The invention discloses an NLP knowledge graph construction method combining information amount and BERT-BiLSTM-CRF. The method comprises the following steps: providing a mode layer structure of a knowledge graph in the field of natural language processing by analyzing the structure of knowledge network journal paper data and combining a research task of natural language processing; a key term entity class in paper data is obtained by proposing a new word discovery algorithm, and a fine-grained NLP research task entity class of the paper is obtained by proposing a feature fusion multi-classification algorithm; and then the knowledge extraction module obtains the triple, and finally the natural language processing knowledge graph is constructed. According to the new word recognition algorithm, the defect that in the prior art, only information is used for obtaining new words is overcome, and the new word discovery effect is greatly improved.
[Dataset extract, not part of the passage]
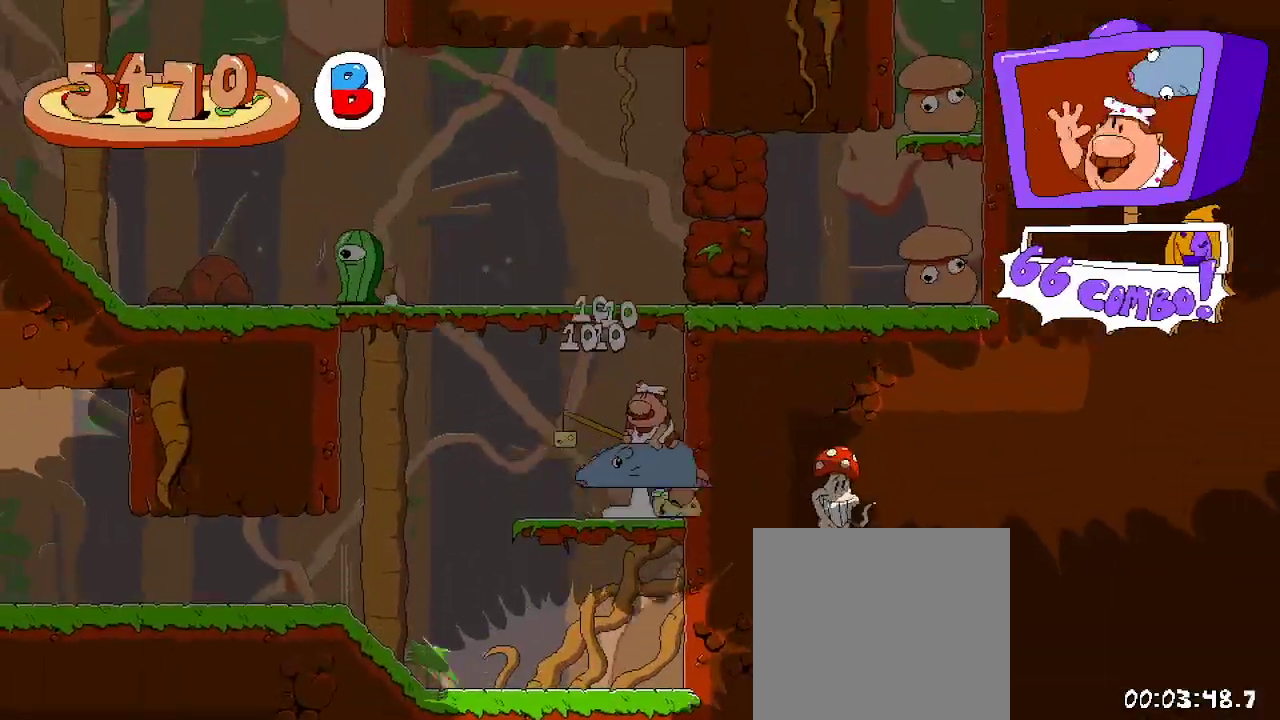
{"buttons": ["R2", "DPAD_UP"], "left_stick": "center", "right_stick": "center", "events": [[100, "DPAD_LEFT", "down"], [200, "DPAD_LEFT", "up"], [200, "DPAD_UP", "down"], [333, "X", "down"], [433, "A", "up"], [433, "X", "up"]]}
Compared with other machine learning models, classification of paper fine granularity research tasks by using the XGBoost model has higher accuracy, and in addition, through feature fusion, the accuracy of the classification model is improved by about five percent compared with the classification accuracy of a model without feature fusion.

Description

technical field [0001] The present application relates to the field of computer technology, and in particular, to a method for constructing an NLP knowledge graph combining information content and BERT-BiLSTM-CRF. Background technique [0002] In recent decades, natural language processing has been in a stage of rapid development, and the data volume of academic research papers related to natural language processing has increased sharply. Whether it is in academia or industrial production, the demand for consulting papers related to the field of natural language processing is getting stronger and stronger. , but the diverse research content and complex conceptual relationships in the field of natural language processing have brought great challenges to people reading papers. [0003] When constructing vertical domain knowledge graphs, the two most important subtasks are the construction of knowledge graph schema layers and knowledge extraction. The knowledge graph can be lo...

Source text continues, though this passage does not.